Another painting from around this time is entitled named ‘La Ferme de Magagnosc’, but has the alternative title of ‘La Villa Raynaud, Grasse’. The location is uncertain, perhaps somewhere in the Riou Blanquet quarter, but Claude Raynaud and his family owned a perfume business in the old town. It seems plausible that they also owned premises in the country nearby and that Renoir, who stayed in various places between 1902 and 1907, was a visitor. When Christie’s sold it in 2023, they dated it to 1903. Certainly it is one of his most attractive landscapes.

From 1901 onwards, Renoir’s sojourns in the south became longer and longer: the Cote d’Azur gave him both better weather and relief from marital strains. Until her abrupt dismissal in 1913, his usual companion was his maid, distant relation and current model, Gabrielle Renard, rather than Aline, who much preferred their house in her home town of Essoyes, near Troyes.

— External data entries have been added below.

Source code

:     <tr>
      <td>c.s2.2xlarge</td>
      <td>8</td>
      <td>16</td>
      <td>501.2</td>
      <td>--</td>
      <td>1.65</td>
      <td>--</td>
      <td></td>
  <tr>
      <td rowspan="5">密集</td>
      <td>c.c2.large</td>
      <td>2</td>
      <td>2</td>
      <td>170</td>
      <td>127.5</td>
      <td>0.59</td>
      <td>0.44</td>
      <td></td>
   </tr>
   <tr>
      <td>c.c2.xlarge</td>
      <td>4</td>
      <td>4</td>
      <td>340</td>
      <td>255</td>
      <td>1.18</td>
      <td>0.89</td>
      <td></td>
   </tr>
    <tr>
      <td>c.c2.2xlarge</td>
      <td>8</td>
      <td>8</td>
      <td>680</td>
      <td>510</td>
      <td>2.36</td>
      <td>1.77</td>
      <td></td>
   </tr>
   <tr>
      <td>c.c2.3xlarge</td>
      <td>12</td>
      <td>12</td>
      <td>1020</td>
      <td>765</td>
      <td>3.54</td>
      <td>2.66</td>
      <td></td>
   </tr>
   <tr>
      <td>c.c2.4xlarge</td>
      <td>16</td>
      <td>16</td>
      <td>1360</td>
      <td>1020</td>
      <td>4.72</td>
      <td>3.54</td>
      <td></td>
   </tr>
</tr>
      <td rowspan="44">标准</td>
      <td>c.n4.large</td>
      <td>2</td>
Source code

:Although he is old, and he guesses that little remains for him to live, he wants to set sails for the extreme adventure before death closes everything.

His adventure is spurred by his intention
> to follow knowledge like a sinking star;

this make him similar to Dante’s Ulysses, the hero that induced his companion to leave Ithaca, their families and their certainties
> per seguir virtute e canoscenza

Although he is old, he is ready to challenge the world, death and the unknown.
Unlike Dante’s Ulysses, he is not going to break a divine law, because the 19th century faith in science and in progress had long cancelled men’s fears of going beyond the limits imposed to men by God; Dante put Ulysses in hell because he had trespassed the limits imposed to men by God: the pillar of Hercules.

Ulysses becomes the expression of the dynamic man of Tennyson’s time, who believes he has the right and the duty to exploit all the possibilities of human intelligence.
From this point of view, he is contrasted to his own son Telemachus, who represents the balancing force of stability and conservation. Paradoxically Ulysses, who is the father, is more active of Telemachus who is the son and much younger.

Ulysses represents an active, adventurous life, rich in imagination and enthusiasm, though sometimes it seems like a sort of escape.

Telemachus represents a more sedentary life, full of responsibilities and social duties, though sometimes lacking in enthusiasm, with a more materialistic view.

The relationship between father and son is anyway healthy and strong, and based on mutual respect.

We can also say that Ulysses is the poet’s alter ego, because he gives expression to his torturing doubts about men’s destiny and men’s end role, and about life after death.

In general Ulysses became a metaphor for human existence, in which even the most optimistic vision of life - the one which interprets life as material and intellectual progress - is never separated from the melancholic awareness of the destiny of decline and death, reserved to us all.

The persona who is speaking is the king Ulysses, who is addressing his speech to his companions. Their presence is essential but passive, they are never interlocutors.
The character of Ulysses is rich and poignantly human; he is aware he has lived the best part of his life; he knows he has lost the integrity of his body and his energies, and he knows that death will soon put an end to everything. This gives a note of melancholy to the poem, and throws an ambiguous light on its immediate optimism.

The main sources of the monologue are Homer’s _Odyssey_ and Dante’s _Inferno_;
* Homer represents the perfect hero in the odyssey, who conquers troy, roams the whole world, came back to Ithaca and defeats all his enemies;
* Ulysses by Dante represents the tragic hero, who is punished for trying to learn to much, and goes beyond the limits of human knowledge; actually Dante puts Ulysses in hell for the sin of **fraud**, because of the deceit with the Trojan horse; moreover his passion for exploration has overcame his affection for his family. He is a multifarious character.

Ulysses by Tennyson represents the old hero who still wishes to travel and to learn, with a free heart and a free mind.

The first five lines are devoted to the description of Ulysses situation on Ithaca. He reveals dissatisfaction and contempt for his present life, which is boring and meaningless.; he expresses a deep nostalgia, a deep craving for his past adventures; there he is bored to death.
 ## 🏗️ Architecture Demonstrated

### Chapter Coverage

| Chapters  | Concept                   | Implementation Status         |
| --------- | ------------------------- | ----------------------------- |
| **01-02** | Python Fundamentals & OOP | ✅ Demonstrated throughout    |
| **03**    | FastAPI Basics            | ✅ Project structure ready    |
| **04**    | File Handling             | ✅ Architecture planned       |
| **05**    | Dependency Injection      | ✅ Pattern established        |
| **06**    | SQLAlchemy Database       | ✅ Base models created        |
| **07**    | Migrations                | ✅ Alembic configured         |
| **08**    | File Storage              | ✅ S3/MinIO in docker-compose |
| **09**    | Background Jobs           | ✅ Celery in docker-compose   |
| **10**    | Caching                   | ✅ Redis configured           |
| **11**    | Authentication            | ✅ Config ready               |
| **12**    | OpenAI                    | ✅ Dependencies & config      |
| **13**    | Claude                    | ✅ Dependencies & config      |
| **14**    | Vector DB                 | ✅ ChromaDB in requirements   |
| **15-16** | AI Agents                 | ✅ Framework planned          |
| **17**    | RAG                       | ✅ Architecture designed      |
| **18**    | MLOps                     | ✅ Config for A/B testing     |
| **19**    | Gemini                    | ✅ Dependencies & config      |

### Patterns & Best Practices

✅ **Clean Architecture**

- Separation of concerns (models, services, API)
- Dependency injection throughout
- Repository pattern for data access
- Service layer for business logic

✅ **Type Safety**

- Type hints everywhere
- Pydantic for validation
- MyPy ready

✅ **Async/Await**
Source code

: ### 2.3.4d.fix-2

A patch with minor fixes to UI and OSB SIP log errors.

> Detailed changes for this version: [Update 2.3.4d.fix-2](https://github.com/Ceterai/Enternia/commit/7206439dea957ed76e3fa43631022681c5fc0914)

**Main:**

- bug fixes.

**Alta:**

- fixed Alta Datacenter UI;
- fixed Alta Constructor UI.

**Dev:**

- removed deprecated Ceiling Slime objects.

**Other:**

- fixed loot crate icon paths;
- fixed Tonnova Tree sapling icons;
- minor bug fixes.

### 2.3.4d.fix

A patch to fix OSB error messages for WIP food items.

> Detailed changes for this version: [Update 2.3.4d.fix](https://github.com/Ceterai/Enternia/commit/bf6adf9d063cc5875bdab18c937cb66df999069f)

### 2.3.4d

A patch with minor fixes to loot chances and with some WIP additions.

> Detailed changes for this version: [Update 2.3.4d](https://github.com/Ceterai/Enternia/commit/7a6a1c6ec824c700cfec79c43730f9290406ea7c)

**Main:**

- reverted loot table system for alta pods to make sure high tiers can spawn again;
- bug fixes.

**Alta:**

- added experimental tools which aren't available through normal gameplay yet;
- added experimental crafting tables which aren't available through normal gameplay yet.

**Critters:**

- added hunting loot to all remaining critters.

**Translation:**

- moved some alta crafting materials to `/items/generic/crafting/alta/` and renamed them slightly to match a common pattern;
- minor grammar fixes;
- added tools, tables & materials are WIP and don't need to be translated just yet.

Renoir had been reluctant to live anywhere but Paris until his debilitating illness struck, but he committed himself to the south when he bought the Domaine des Collettes in 1907. He spent the rest of his life there and in an apartment in Nice, dying in 1919, having survived his health problems to reach the age of 79.
*I have used 'Renoir: An Intimate Biography' by Barbara Ehrlich White, published in 2017, as my main source for the dates and letter excerpts in this post. The author, an American academic specialising in Renoir, based her book on 3,000 letters by, to and about him.